IŞİD’e yönelik savaş dışında HTŞ yönetiminin Alevi ve Dürzilere yönelik saldırılarını da hatırlatan Abdi, şöyle devam etti:
Şu anda Ahmed Şara, Batı’yı Suriye’ye yeni bir şans vermesi için ikna etmeye çalışıyor, ancak sahada hala gerçek endişeler var. Lazkiye’de 2000 Alevi öldürüldü. Süveyda’da 1000 Dürzi öldürüldü. Dürzi topluluğuna karşı bu zulümler işlenirken, videolar dolaşıyordu. Mesaj şuydu: Sırada Kürtler var.
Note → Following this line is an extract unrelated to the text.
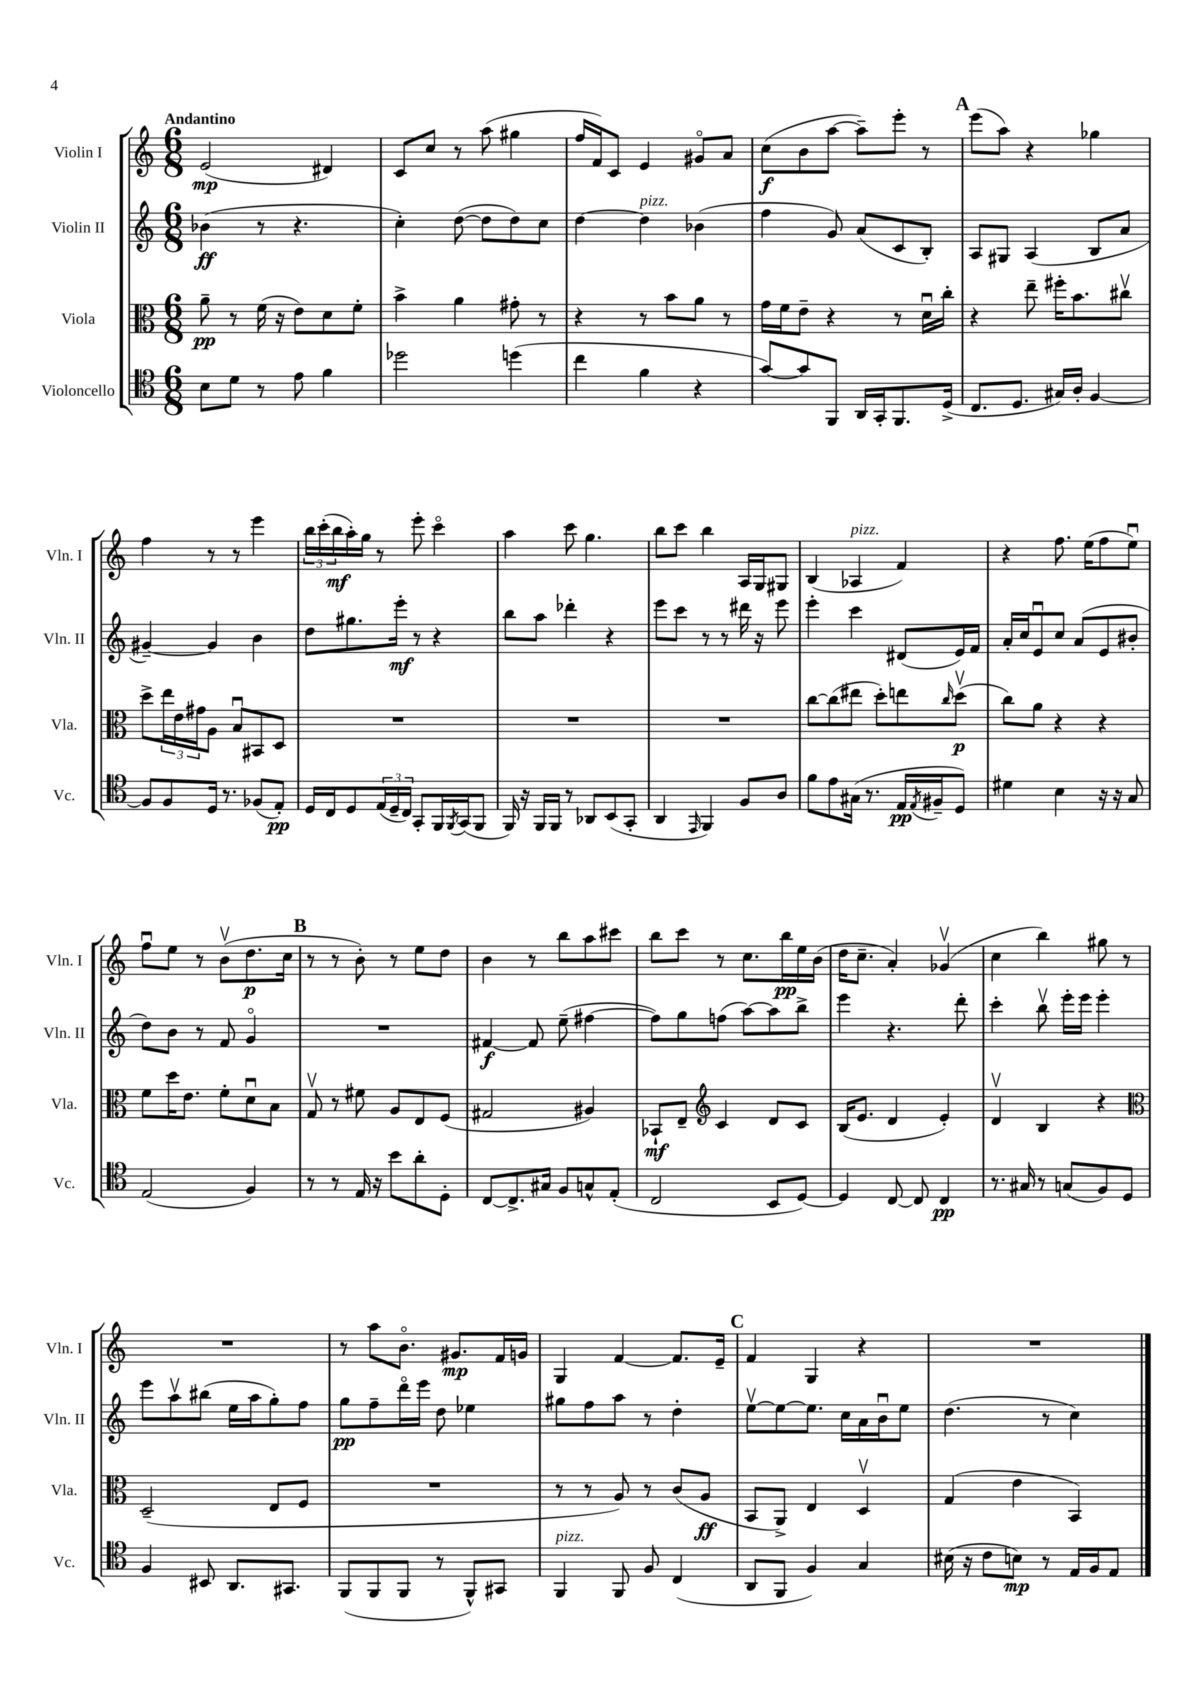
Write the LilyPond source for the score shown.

Bu saldırılar ve kendilerinin saldırılar karşısında aldıkları tutum neticesinde Aleviler ve Dürzilerin de SDG’yi desteklediğini söyleyen Abdi, “Amerikalılar daha dengeli bir rol üstlenmeliler. SDG’ye alternatif yok; Ahmed Şara’dan sadece sözler değil, gerçek bir değişim görmemiz gerekiyor” dedi.
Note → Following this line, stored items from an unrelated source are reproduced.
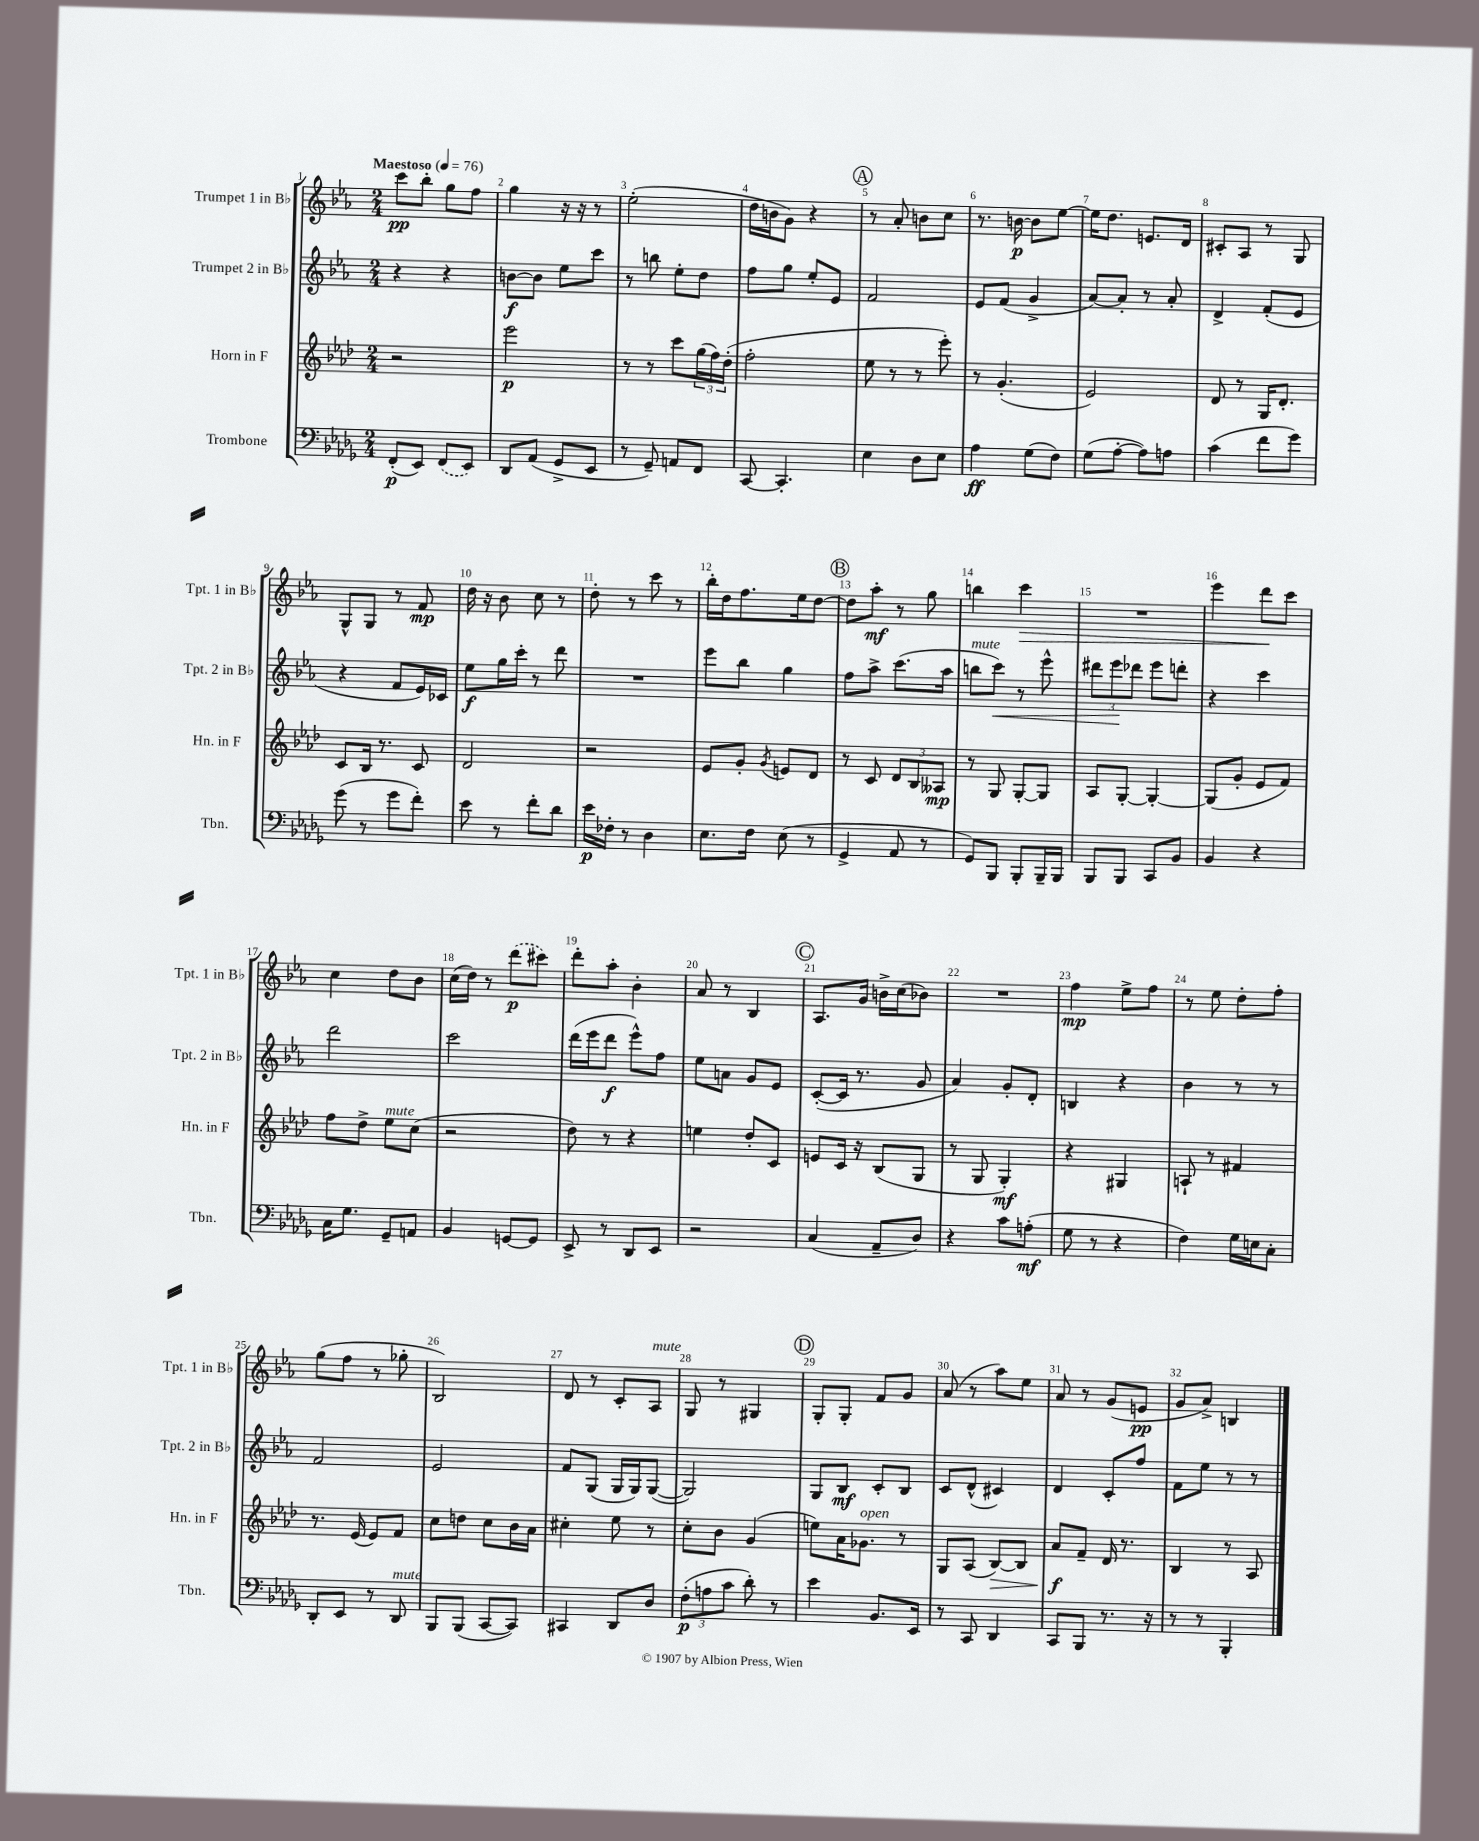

**kern	**kern	**kern	**kern
*staff4	*staff3	*staff2	*staff1
*clefF4	*clefG2	*clefG2	*clefG2
*k[b-e-a-d-g-]	*k[b-e-a-d-]	*k[b-e-a-]	*k[b-e-a-]
*M2/4	*M2/4	*M2/4	*M2/4
*MM76	*MM76	*MM76	*MM76
(8FF'	2r	4r	8ccc
8EE-)	.	.	8bb-'
(8FF	.	4r	8gg
8EE-)	.	.	8ff
=	=	=	=
8DD-	2eee-	[8b	4gg
(8AA-	.	8b]	.
8GG-^	.	8ee-	16r
.	.	.	16r
8EE-	.	8ccc	8r
=	=	=	=
8r	8r	8r	(2ee-'
8GG-~)	8r	8bb	.
8AA	8ccc	8ee-'	.
8FF	(24gg	8dd	.
.	24ff)	.	.
.	(24dd-'	.	.
=	=	=	=
[8CC	2ff'	8ff	16dd
.	.	.	16b
4.CC']	.	8gg	8g)
.	.	8ee-'	4r
.	.	8e-	.
=	=	=	=
4E-	8ee-	2f	8r
.	8r	.	8a-'
8D-	8r	.	8b
8E-	8eee-')	.	8cc
=	=	=	=
4A-	8r	8e-	8.r
.	(4.g'	(8f	.
.	.	.	[16b
(8G-	.	4g^	8b]
8F)	.	.	[8ee-
=	=	=	=
(8G-	2e-)	[8a-)	16ee-]
.	.	.	8.dd
[8A-'	.	8a-']	.
8A-])	.	8r	8.e
8A	.	8a-'	.
.	.	.	16d
=	=	=	=
(4c	8d-	4d^	8c#'
.	8r	.	8A-
8f	16G	(8f'	8r
.	8.d-'	.	.
8g-)	.	8e-	8G
=	=	=	=
(8g-	8c	4r	8G^^
8r	16B-	.	8G
.	8.r	.	.
8g-	.	8f	8r
8f')	8c	16e-)	8f
.	.	16c-	.
=	=	=	=
8e-	2d-	8ee-	16dd
.	.	.	16r
8r	.	16gg	8b-
.	.	16ccc'	.
8f'	.	8r	8cc
8d-	.	8ddd	8r
=	=	=	=
16e-	2r	2r	8dd'
16F-'	.	.	.
8r	.	.	8r
4D-	.	.	8ccc
.	.	.	8r
=	=	=	=
8.E-	8e-	8eee-	16bb-'
.	.	.	16dd
.	8g'	8bb-	8.ff
16F	.	.	.
.	8qg	.	.
(8E-	8e	4gg	.
.	.	.	16ee-
8r	8d-	.	[8dd
=	=	=	=
4GG-^	8r	8ff	8dd]
.	8c	8aa-^	8aa-'
8AA-	12d-	(8.ccc	8r
.	12B-	.	.
8r	.	.	8gg
.	12A--	.	.
.	.	16aa-	.
=	=	=	=
8GG-)	8r	8bb	4bb
8BBB-	8G	8ccc)	.
8BBB-'	[8G'	8r	4ccc
16BBB-~	8G]	8eee-^^	.
16BBB-	.	.	.
=	=	=	=
8BBB-	8A-	12ddd#	2r
.	.	12eee-	.
8BBB-	[8G'	.	.
.	.	12ddd-	.
8CC	4G'_	8eee-	.
8BB-	.	8ddd'	.
=	=	=	=
4BB-	(8G]	4r	4eee-
.	8g'	.	.
4r	8e-	4ccc	8ddd
.	8f)	.	8ccc
=	=	=	=
16C	8ff	2ddd	4cc
8.G-	.	.	.
.	8dd-^	.	.
8GG-~	8ee-	.	8dd
8AA	(8cc	.	8b-
=	=	=	=
4BB-	2r	2ccc	(16cc
.	.	.	16dd)
.	.	.	8r
[8GG	.	.	(8ddd
8GG]	.	.	8ccc#)
=	=	=	=
8EE-^	8dd-)	(16ddd	8ddd'
.	.	16eee-	.
8r	8r	8ddd	8aa-'
8DD-	4r	8eee-^^)	4b-'
8EE-	.	8ff	.
=	=	=	=
2r	4ee	8ee-	8a-
.	.	8a	8r
.	8dd-'	8g	4B-
.	8c	8e-	.
=	=	=	=
(4C	8e	([8c'	8.A-
.	16c	16c]	.
.	16r	8.r	16g
8AA-~	(8B-	.	16b^
.	.	.	(16cc
8D-)	8G	8g	8b-)
=	=	=	=
4r	8r	4a-)	2r
.	8G	.	.
8c	4G')	8g'	.
(8A'	.	8d'	.
=	=	=	=
8G-	4r	4B	4ff
8r	.	.	.
4r	4G#	4r	8ee-^
.	.	.	8ff
=	=	=	=
4F)	8A`	4b-	8r
.	8r	.	8ee-
16G-	4f#	8r	8dd'
16E	.	.	.
8C'	.	8r	8ff'
=	=	=	=
8DD-'	8.r	2f	(8gg
8EE-	.	.	8ff
.	(16e-	.	.
8r	8e-)	.	8r
8DD-	8f	.	8gg-'
=	=	=	=
8BBB-	8cc	2e-	2B-)
(8BBB-	8dd	.	.
[8CC	8cc	.	.
8CC])	16b-	.	.
.	16a-	.	.
=	=	=	=
4CC#	4cc#'	8f	8d
.	.	(8G	8r
8DD-	8ee-	16G	8c'
.	.	16G)	.
8D-	8r	([8G	8A-
=	=	=	=
(12F'	8cc'	2G])	8G
12A	.	.	.
.	8b-	.	8r
12c	.	.	.
8d-')	(4g	.	4G#
8r	.	.	.
=	=	=	=
4e-	8ee)	8G	8G'
.	16a-	8B-	8G'
.	8.g-	.	.
8.BB-	.	8c'	8f
.	8r	8B-	8g
16EE-	.	.	.
=	=	=	=
8r	8G	8c	(8a-
8CC	(8A-	(8d^^	8r
4DD-	[8B-)	4c#)	8aa-)
.	8B-]	.	8ee-
=	=	=	=
8CC	8a-	4d	8a-
8BBB-	8f~	.	8r
8.r	16d-	8c'	(8g
.	8.r	.	.
.	.	8ff	8e
16r	.	.	.
=	=	=	=
8r	4B-	8f	8g
8r	.	8ee-	8a-^)
4BBB-'	8r	8r	4B
.	8A-	8r	.
==	==	==	==
*-	*-	*-	*-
Abdi, Şam ile yürütülen müzakere sürecinde de bir dönüm noktasına geldiklerini söyledi. 10 Mart’ta imzalanan entegrasyon anlaşmasının uygulanması konusundaki ayak diretildiğini ifade eden Abdi, orduya entegrasyon konusunda bazı adımlar atılsa da önemli sorunlar yaşadıklarını şu sözlerle ifade etti:
Burada, Suriye’nin kuzeydoğusunda, 70.000 savaşçı ve 30.000 polis ve güvenlik görevlisi olmak üzere 100.000 askerimiz var. Kendi bölgelerini korumakla birinci derecede sorumlu olanlar onlardır.
…
SDG’nin üç tümenini ve iki özel taburunu muhafaza etme konusunda anlaşmaya vardık. Bunlardan biri sınır güvenliğine odaklanacak, diğeri ise kadın taburu olacak ve hepimiz Savunma Bakanlığı’na bağlı olacağız. Amerika Birleşik Devletleri artık, ulusal orduyla işbirliği yaparken bütünlüğümüzü korumamızın bizim için önemli olduğunu anlıyor.
…
Kuvvetleri entegre etmekte büyük zorluklar var. Kadın taburunu nasıl entegre edebiliriz? Onların hiç kadın taburu yok ve biz kadın savaşçılarımızı ayıramayız.
Abdi, ABD’nin ademimerkeziyetçi bir entegrasyon sürecine destek vermesi gerektiğini vurgularken “BD’nin yardımı büyük ölçüde gereklidir” dedi. ABD askerlerinin Rojava’da da kalması gerektiğini ekledi.